(What is needed) Reproduce, word for word, everything from the start of the records down to the line containing "in un contesto", including both of those lines.

(Records provided)

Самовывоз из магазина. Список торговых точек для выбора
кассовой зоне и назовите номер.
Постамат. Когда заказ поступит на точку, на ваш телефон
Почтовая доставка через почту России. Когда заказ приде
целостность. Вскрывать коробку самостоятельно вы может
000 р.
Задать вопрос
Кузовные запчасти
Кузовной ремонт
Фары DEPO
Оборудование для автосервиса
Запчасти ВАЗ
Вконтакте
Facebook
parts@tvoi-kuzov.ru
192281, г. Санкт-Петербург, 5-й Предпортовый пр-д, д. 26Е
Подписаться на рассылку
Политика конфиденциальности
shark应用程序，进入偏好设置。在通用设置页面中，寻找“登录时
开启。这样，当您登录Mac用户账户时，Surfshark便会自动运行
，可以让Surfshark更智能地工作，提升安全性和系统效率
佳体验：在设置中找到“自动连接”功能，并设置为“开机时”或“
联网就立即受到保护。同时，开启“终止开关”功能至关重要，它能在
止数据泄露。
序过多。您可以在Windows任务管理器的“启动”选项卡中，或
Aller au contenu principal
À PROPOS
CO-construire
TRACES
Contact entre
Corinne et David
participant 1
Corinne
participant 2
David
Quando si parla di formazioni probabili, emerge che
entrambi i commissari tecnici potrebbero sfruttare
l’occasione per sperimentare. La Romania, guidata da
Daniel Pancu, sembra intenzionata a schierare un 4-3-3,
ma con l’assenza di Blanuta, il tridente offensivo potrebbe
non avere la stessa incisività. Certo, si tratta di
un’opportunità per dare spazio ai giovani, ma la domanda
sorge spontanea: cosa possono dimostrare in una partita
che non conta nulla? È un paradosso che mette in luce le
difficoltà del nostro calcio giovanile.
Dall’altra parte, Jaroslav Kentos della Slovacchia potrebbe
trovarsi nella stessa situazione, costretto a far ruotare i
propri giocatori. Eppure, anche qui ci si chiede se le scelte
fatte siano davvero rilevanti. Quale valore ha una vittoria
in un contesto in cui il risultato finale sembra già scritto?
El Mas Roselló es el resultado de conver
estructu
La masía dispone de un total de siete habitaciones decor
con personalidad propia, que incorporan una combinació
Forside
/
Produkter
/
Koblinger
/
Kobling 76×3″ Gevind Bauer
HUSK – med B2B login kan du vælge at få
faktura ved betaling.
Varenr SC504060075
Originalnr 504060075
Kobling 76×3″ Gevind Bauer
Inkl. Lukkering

(Output of the task)
Самовывоз из магазина. Список торговых точек для выбора
кассовой зоне и назовите номер.
Постамат. Когда заказ поступит на точку, на ваш телефон
Почтовая доставка через почту России. Когда заказ приде
целостность. Вскрывать коробку самостоятельно вы может
000 р.
Задать вопрос
Кузовные запчасти
Кузовной ремонт
Фары DEPO
Оборудование для автосервиса
Запчасти ВАЗ
Вконтакте
Facebook
parts@tvoi-kuzov.ru
192281, г. Санкт-Петербург, 5-й Предпортовый пр-д, д. 26Е
Подписаться на рассылку
Политика конфиденциальности
shark应用程序，进入偏好设置。在通用设置页面中，寻找“登录时
开启。这样，当您登录Mac用户账户时，Surfshark便会自动运行
，可以让Surfshark更智能地工作，提升安全性和系统效率
佳体验：在设置中找到“自动连接”功能，并设置为“开机时”或“
联网就立即受到保护。同时，开启“终止开关”功能至关重要，它能在
止数据泄露。
序过多。您可以在Windows任务管理器的“启动”选项卡中，或
Aller au contenu principal
À PROPOS
CO-construire
TRACES
Contact entre
Corinne et David
participant 1
Corinne
participant 2
David
Quando si parla di formazioni probabili, emerge che
entrambi i commissari tecnici potrebbero sfruttare
l’occasione per sperimentare. La Romania, guidata da
Daniel Pancu, sembra intenzionata a schierare un 4-3-3,
ma con l’assenza di Blanuta, il tridente offensivo potrebbe
non avere la stessa incisività. Certo, si tratta di
un’opportunità per dare spazio ai giovani, ma la domanda
sorge spontanea: cosa possono dimostrare in una partita
che non conta nulla? È un paradosso che mette in luce le
difficoltà del nostro calcio giovanile.
Dall’altra parte, Jaroslav Kentos della Slovacchia potrebbe
trovarsi nella stessa situazione, costretto a far ruotare i
propri giocatori. Eppure, anche qui ci si chiede se le scelte
fatte siano davvero rilevanti. Quale valore ha una vittoria
in un contesto in cui il risultato finale sembra già scritto?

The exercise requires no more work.